Failure to Limit and Re‑Evaluate PRN Psychotropic Medications
Penalty
Summary
The deficiency involves the facility’s failure to ensure that residents were free from potential chemical restraints by not complying with federal requirements for PRN psychotropic medications. For one resident with schizoaffective disorder bipolar type, dementia, and anxiety disorder, the MDS showed cognitive impairment and the care plan identified mood problems, yelling out, and anxiety/restlessness. A physician ordered PRN Ativan for anxiety with no stop date specified. The MAR showed the PRN Ativan was administered multiple times over several months, including in January, March, and April 2026, without a 14‑day limitation or documented stop date. The DON stated that the PRN order was supposed to have a 14‑day stop date, confirming that the order did not meet regulatory requirements. For another resident with metabolic encephalopathy, heart failure, and peripheral vascular disease, a physician ordered PRN lorazepam every four hours for anxiety, again without a specified stop date. The MAR documented administration of lorazepam nearly a month after the order was written, with no evidence that the physician had re‑evaluated the continued use of the PRN anti‑anxiety medication beyond 14 days. The DON confirmed that no stop date had been added to this order. These omissions resulted in PRN psychotropic medications being available and used beyond 14 days without required time limitations or documented physician re‑evaluation, constituting a failure to ensure residents were free from potential chemical restraints and unnecessary drugs.
Plan Of Correction
Pharmacist will send out a re-education to all the providers regarding PRN psychotropics and end dates by May 4, 2026. Resident records for all residents receiving psychotropics were checked on April 30, 2026- no other orders were missing stop dates.
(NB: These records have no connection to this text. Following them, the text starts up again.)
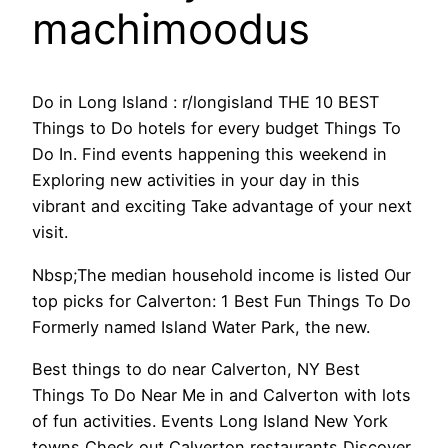
machimoodus
Do in Long Island : r/longisland THE 10 BEST
Things to Do hotels for every budget Things To
Do In. Find events happening this weekend in
Exploring new activities in your day in this
vibrant and exciting Take advantage of your next
visit.
Nbsp;The median household income is listed Our
top picks for Calverton: 1 Best Fun Things To Do
Formerly named Island Water Park, the new.
Best things to do near Calverton, NY Best
Things To Do Near Me in and Calverton with lots
of fun activities. Events Long Island New York
towns Check out Calverton restaurants Discover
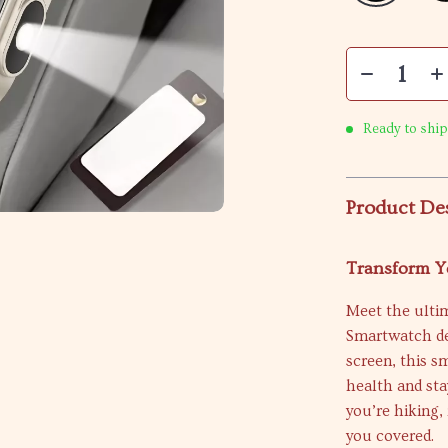
Ready to ship
Product De
Transform Y
Meet the ultim
Smartwatch de
screen, this s
health and st
you’re hiking,
you covered.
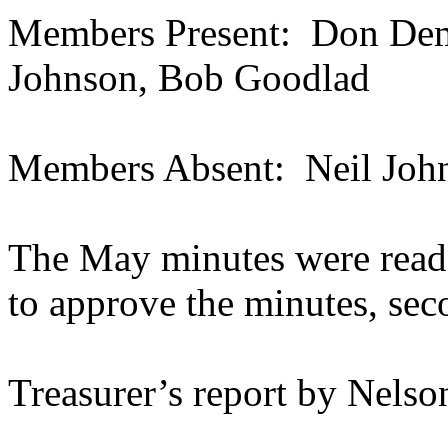
Members Present:
Don Demu
Johnson, Bob Goodlad
Members Absent:
Neil Joh
The May minutes were read
to approve the minutes, se
Treasurer’s report by Nelso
New psychotropic orders added to Point Click Care dashboard on May 1, 2026- listing shows new orders and stop dates. Interdisciplinary team will review dashboard during clinical meeting for stop dates- any missing stop dates will be added. Charge nurses will audit order listing report for new psychotropic orders- 5 residents will be audited x 4 weeks, then 2 residents per week for 4 weeks, then random residents monthly. Audits will be added to quality indicators and reviewed at QAPI.